> [Текст документа]:
- - -
Лингвист Максим Кронгауз: «Язык, когда мы не регламентируем его, не вмешиваемся, — мудрее нас»

Ольга СИЧКАРЬ

19.07.2021

Лингвист Максим Кронгауз: «Язык, когда мы не регламентируем его, не вмешиваемся, — мудрее нас»

Материал опубликован в № 2 печатного номера газеты «Культура» от 25 февраля 2021 года в рамках темы номера «Русский язык: от чего и как его надо защищать».

Известный российский лингвист Максим Кронгауз в интервью «Культуре» рассказывает, почему изменения в языке неизбежны, но каждый раз вызывают страдания «культурного обывателя».

— Максим Анисимович, насколько сильно со временем меняется представление о культуре речи?

— Меняется и очень быстро в последнее время. Например, в 2007 году в своей книге «Русский язык на грани нервного срыва» я писал, что не пойду пить кофе с девушкой, которая употребляет слово «блин», я считал его тогда чрезвычайно вульгарным. Я так думал лет 10 назад, но сейчас оказалось, что мне не с кем пить кофе, и мне пришлось сделать шаг назад. Теперь «блин» говорят и девушки, которых можно считать культурными. Потому что сейчас уже другая речевая практика и другая речевая интуиция, и я не могу навязывать свою: они моложе, они переживут меня и будут формировать русский язык в грядущие десятилетия.

Канон и знания, характеризующие культурного человека, как и поведенческий канон, постоянно меняются. Культурный человек сегодня и культурный человек 50 лет назад — это разные объемы культуры и в поведенческом смысле, и в смысле знаний. Далеко не для всех это очевидно, как ни странно. Люди консервативного склада отказываются это понимать, отсюда традиционное брюзжание о том, что молодежь «уже не та». Но время идет, и жизнь так сильно меняется, что нельзя требовать того же канона и в смысле знания, и в смысле поведения. А мы все как раз попали в эпохи нескольких серьезных сломов.
- - -
> [Исходные данные]:
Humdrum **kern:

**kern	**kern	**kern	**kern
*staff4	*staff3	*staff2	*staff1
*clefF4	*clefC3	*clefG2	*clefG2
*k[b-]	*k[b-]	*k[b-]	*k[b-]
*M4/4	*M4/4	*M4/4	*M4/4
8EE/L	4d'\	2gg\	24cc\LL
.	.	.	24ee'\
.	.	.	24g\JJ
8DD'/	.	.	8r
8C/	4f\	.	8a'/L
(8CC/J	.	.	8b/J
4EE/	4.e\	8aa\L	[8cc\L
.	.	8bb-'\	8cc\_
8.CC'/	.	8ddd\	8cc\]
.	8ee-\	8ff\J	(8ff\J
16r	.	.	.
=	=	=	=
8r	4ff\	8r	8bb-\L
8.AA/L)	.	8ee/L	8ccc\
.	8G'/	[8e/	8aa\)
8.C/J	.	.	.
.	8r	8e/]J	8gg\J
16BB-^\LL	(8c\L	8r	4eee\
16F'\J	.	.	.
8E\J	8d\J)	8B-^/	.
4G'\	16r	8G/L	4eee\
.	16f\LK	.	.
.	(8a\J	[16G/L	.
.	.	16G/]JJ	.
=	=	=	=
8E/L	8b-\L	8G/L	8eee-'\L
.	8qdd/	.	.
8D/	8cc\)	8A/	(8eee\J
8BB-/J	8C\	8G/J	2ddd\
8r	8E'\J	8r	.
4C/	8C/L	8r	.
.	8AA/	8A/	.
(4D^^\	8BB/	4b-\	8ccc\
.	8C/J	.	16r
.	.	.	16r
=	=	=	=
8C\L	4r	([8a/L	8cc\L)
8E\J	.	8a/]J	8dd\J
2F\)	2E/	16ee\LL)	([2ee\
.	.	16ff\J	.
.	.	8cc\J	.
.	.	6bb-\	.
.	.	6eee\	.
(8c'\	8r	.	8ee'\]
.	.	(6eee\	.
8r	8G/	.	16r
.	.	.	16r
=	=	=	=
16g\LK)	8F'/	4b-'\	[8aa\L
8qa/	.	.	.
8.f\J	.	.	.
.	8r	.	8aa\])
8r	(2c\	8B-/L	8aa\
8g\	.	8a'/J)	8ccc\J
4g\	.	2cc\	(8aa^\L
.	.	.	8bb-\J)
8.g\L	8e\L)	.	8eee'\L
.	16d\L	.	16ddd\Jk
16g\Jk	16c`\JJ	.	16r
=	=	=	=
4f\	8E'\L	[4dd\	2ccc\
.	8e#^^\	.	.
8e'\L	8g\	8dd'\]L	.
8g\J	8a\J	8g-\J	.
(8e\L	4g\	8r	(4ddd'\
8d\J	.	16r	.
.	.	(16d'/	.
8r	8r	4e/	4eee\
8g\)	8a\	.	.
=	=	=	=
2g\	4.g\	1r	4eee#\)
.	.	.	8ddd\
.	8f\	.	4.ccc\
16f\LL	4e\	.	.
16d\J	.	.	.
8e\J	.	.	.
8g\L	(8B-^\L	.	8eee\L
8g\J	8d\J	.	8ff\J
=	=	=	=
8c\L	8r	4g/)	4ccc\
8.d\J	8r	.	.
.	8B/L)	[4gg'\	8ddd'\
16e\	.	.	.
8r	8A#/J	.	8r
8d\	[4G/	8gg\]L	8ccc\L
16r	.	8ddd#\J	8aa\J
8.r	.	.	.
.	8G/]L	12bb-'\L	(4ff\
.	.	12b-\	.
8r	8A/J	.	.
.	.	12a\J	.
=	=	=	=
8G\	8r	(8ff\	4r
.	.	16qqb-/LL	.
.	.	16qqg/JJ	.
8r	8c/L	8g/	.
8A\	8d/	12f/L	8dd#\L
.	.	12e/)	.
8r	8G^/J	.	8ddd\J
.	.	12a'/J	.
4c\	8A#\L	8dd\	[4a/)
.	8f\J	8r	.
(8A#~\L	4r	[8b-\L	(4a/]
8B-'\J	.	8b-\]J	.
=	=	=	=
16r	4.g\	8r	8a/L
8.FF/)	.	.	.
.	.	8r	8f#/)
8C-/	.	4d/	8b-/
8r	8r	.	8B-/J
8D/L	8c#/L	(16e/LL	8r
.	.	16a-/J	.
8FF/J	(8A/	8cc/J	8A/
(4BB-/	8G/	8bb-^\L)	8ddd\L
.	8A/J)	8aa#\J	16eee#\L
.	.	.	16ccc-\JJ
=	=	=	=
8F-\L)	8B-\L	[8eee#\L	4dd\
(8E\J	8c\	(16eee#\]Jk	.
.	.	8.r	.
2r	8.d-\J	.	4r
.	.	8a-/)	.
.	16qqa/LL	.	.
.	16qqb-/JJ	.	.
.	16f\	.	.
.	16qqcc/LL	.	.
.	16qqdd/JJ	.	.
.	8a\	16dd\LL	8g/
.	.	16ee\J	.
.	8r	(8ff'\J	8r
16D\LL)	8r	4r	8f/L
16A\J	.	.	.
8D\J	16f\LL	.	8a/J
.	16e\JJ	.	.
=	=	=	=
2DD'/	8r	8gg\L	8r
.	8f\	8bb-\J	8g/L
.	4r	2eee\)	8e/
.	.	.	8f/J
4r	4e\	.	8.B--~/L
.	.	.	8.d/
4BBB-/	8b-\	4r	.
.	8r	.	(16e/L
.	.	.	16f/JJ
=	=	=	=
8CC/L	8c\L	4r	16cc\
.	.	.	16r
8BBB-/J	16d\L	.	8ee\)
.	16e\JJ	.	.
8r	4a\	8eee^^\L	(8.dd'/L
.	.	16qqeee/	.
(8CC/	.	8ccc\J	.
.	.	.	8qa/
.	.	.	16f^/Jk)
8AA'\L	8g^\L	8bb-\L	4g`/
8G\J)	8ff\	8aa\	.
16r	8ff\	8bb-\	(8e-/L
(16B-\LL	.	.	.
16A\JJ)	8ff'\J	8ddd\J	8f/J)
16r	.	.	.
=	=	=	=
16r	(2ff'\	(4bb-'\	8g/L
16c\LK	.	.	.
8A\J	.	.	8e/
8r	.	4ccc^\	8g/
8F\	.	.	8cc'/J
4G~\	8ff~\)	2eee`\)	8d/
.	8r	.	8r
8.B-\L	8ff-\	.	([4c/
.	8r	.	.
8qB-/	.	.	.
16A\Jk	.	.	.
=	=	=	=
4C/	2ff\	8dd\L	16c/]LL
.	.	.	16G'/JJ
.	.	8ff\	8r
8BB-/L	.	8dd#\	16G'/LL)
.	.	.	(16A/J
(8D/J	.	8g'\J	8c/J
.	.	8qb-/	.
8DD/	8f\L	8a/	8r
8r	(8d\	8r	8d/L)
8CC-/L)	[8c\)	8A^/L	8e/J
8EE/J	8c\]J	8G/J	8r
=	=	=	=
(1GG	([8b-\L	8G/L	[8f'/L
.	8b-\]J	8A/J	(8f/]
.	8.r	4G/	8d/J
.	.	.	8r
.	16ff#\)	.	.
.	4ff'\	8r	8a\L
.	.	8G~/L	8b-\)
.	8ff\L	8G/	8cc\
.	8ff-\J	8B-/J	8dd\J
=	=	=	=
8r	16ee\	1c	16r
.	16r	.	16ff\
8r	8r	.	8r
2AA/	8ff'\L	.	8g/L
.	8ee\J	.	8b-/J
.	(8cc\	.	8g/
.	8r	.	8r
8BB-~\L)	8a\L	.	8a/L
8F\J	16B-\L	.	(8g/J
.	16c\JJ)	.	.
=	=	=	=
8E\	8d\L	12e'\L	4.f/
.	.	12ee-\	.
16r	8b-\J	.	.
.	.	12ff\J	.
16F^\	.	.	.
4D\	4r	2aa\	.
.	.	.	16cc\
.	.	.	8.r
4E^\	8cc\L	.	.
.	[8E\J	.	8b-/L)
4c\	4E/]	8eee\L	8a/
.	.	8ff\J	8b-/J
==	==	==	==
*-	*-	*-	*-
- - -
> [Задание для выполнения]: Какое слово Максим Кронгауз, судя по интервью, в 2007 году считал чрезвычайно вульгарным?

> [Решение задачи]: Слово «блин».